Zhao Xi la miró con una expresión complicada. Los dos empleados también le preguntaron: —Cliente, ¿le parece bien? ¿Necesita un médico?
Zhao Xi exhaló disimuladamente y les hizo un gesto con la mano. —No es necesario.
Luego, miró a Shu Yu y dijo en voz baja: —Viejo Señor, no necesito su medicina. Tengo la mía propia. Solo ayúdeme a bajar. Luego se lo explicaré a mi amo para que mi Señor no piense que he causado problemas y me he herido fuera y quiera castigarme.
Los ojos de Shu Yu se iluminaron ligeramente. Parecía que Meng Yunzheng estaba aquí de verdad.
Aceptó sin dudarlo. —Claro, no hay problema. Se lo explicaré claramente a su Señor para que no lo culpe.
Al ver que habían llegado a un acuerdo, los dos camareros retrocedieron un paso y les abrieron camino.
Shu Yu extendió la mano de inmediato para sostener a Zhao Xi y caminó hacia las escaleras paso a paso.
Antes de marcharse, volvió a mirar el reservado que tenía delante.
Justo ahora, incluso después de un impacto y un alboroto tan grandes, nadie había tenido la intención de acercarse a abrir la puerta. Aunque esto entraba dentro de las expectativas de Shu Yu, aun así estaba un poco decepcionada.

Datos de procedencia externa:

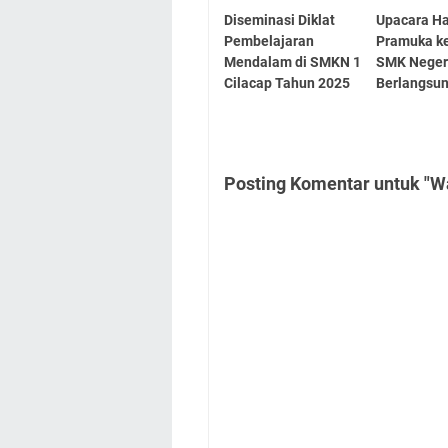
Diseminasi Diklat
Upacara Ha
Pembelajaran
Pramuka ke
Mendalam di SMKN 1
SMK Negeri
Cilacap Tahun 2025
Berlangsu
Posting Komentar untuk "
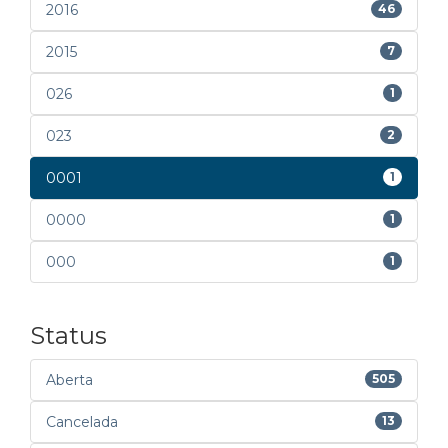
2016
46
2015
7
026
1
023
2
0001
1
0000
1
000
1
Status
Aberta
505
Cancelada
13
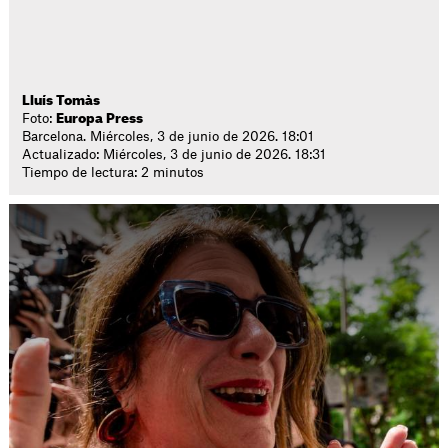
Lluís Tomàs
Foto:
Europa Press
Barcelona. Miércoles, 3 de junio de 2026. 18:01
Actualizado: Miércoles, 3 de junio de 2026. 18:31
Tiempo de lectura: 2 minutos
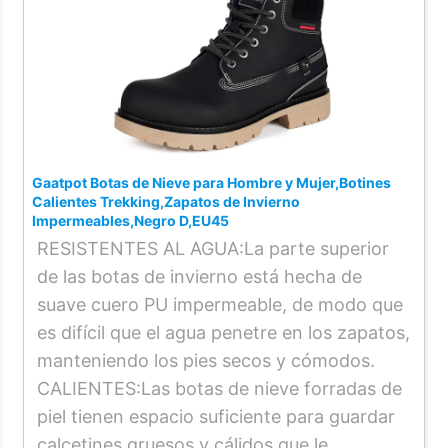
Gaatpot Botas de Nieve para Hombre y Mujer,Botines
Calientes Trekking,Zapatos de Invierno
Impermeables,Negro D,EU45
RESISTENTES AL AGUA:La parte superior
de las botas de invierno está hecha de
suave cuero PU impermeable, de modo que
es difícil que el agua penetre en los zapatos,
manteniendo los pies secos y cómodos.
CALIENTES:Las botas de nieve forradas de
piel tienen espacio suficiente para guardar
calcetines gruesos y cálidos que le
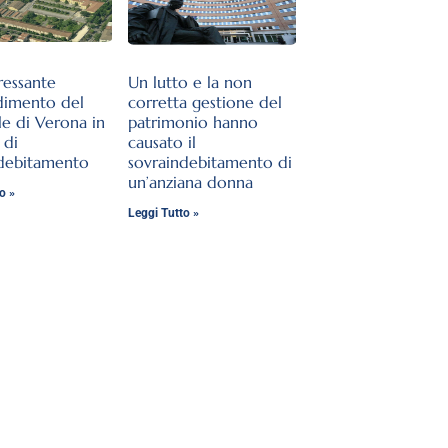
ressante
Un lutto e la non
dimento del
corretta gestione del
le di Verona in
patrimonio hanno
 di
causato il
ndebitamento
sovraindebitamento di
un’anziana donna
o »
Leggi Tutto »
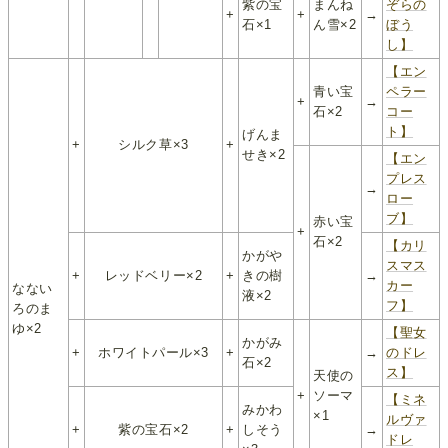
紫の宝
まんね
ぞらの
+
+
→
石×1
ん雪×2
ぼう
し】
【エン
青い宝
ペラー
+
→
石×2
コー
ト】
げんま
+
シルク草×3
+
せき×2
【エン
プレス
→
ロー
ブ】
赤い宝
+
石×2
【カリ
かがや
スマス
+
レッドベリー×2
+
きの樹
→
カー
なない
液×2
フ】
ろのま
ゆ×2
【聖女
かがみ
+
ホワイトパール×3
+
→
のドレ
石×2
ス】
天使の
+
ソーマ
【ミネ
みかわ
×1
ルヴァ
+
紫の宝石×2
+
しそう
→
ドレ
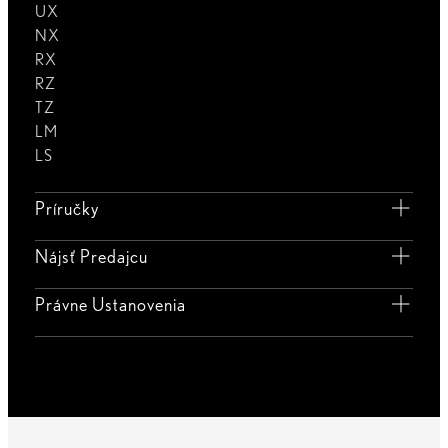
UX
NX
RX
RZ
TZ
LM
LS
Príručky
Nájsť Predajcu
Právne Ustanovenia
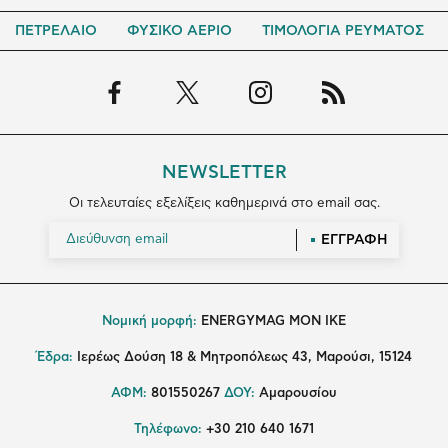
ΠΕΤΡΕΛΑΙΟ
ΦΥΣΙΚΟ ΑΕΡΙΟ
ΤΙΜΟΛΟΓΙΑ ΡΕΥΜΑΤΟΣ
NEWSLETTER
Οι τελευταίες εξελίξεις καθημερινά στο email σας.
ΕΓΓΡΑΦΗ
Νομική μορφή:
ENERGYMAG MON IKE
Έδρα:
Ιερέως Δούση 18 & Μητροπόλεως 43, Μαρούσι, 15124
ΑΦΜ:
801550267
ΔΟΥ:
Αμαρουσίου
Τηλέφωνο:
+30 210 640 1671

Tras un suspiro, Shu Yu ayudó a Zhao Xi a bajar las escaleras y se dirigió hacia un reservado en el segundo piso.
Ninguno de los dos dijo nada por el camino. No era el lugar para hablar.
Zhao Xi llegó a la puerta del reservado y llamó. Dijo en voz baja: —Señor.
La puerta del reservado se abrió. Meng Yunzheng levantó la vista y, además de a Zhao Xi, vio a un hombre desconocido.
Un rastro de sorpresa cruzó su rostro, pero se calmó rápidamente.
Luego, se giró en silencio y los dejó entrar.
Meng Yunzheng volvió a cerrar la puerta y le echó el cerrojo. Entonces, antes de que Zhao Xi pudiera hablar, preguntó: —¿Señora Lu?